Gene therapies must also comply with the EU Directive on medicinal products for human use. All gene therapies marketed in the EU require authorization through the European Medicines Agency (EMA). Marketing authorization is centralized (one license is valid in entire EU) and reviewed by the Committee for Advanced Therapies (CAT; established by the EMA) within 90 days.
- Cystic fibrosis: Researchers used gene therapy to improve lung function in patients with cystic fibrosis, a disease in which the lungs and digestive system get clogged with mucus.
- Donor Blood Cells: The Great Ormond Street Hospital in the UK has used TALENs for gene editing in donated blood cells to disable the gene which the immune system uses to recognise ‘foreign’ cells. This allowed a patient to receive donated blood cells, without the donor cells attacking the patients’ healthy cells.
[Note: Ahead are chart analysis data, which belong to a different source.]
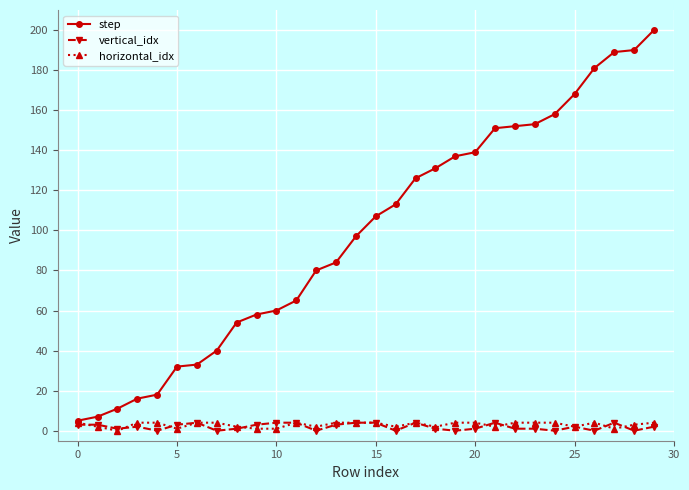

Does the chart display data point markers on the line(s)?

Yes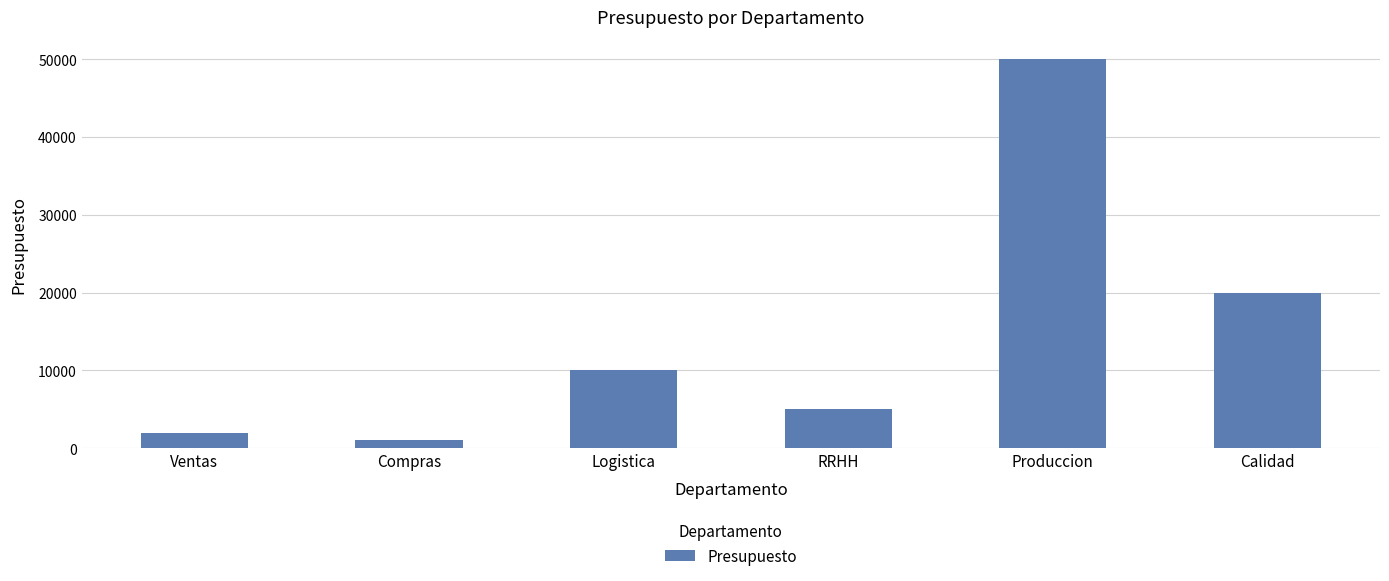

Approximately how many times larger is the value at Calidad compared to Compras?

20.0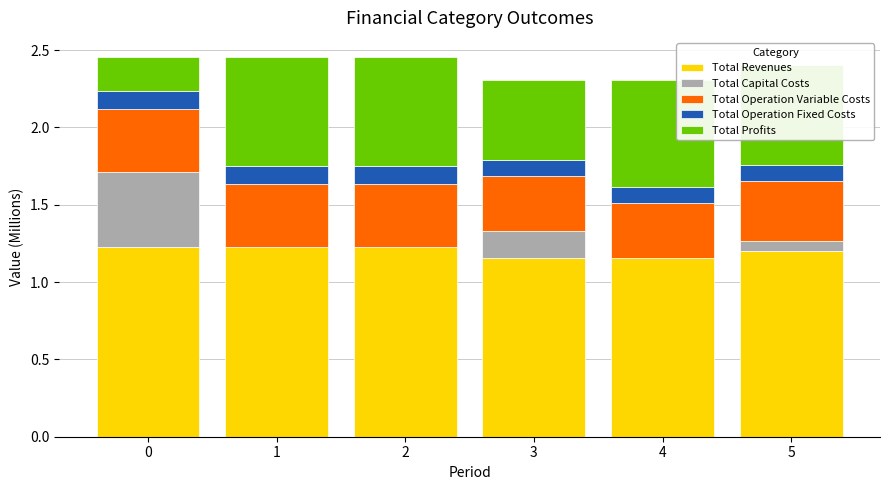

Is it true that Total Revenues equals 1.8 at 4?

False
- Muscular dystrophy: Researcher groups from London and Paris, in collaboration with Benitec Biopharma, completed pre-clinical studies in 2017 to treat a neuromuscular disease called oculopharyngeal muscular dystrophy with RNA interference, a type of gene therapy.
- Hemophilia: A clinical trial began in 2017 for a gene therapy to treat hemophilia, a blood clotting disease.
- Cancer: Gene therapy clinical trials completed for various types of cancer including head and neck, liver, ovarian, prostate, breast, colorectal, cervical, melanoma and non-Hodgkin’s lymphoma. CAR T-cell therapy clinical trials (using patients’ own immune cells to treat their cancer) completed for various types of cancer including leukemia, head and neck cancer and melanoma.
2019: Medicines and Healthcare products Regulatory Agency (MHRA) issues Guidance on Substantial Amendments to a Clinical Trial if the UK Leaves the EU with No Deal, which covers amendments to clinical trial regulations.
2004: Medicines for Human Use (Clinical Trials) Regulations 2004 released, which establishes the regulatory framework for gene therapy clinical trials.
2004: Human Tissue Act passed, establishing the Human Tissue Authority (HTA) and regulating matters relating to human bodies, organs and tissue for research and transplantation.
1992: Committee on the Ethics of Gene Therapy (the Clothier Committee) recommends that gene therapy should be limited to life threatening diseases or disorders and establishes the Gene Therapy Advisory Committee (GTAC), which advises on the ethical acceptability of proposals for gene therapy research.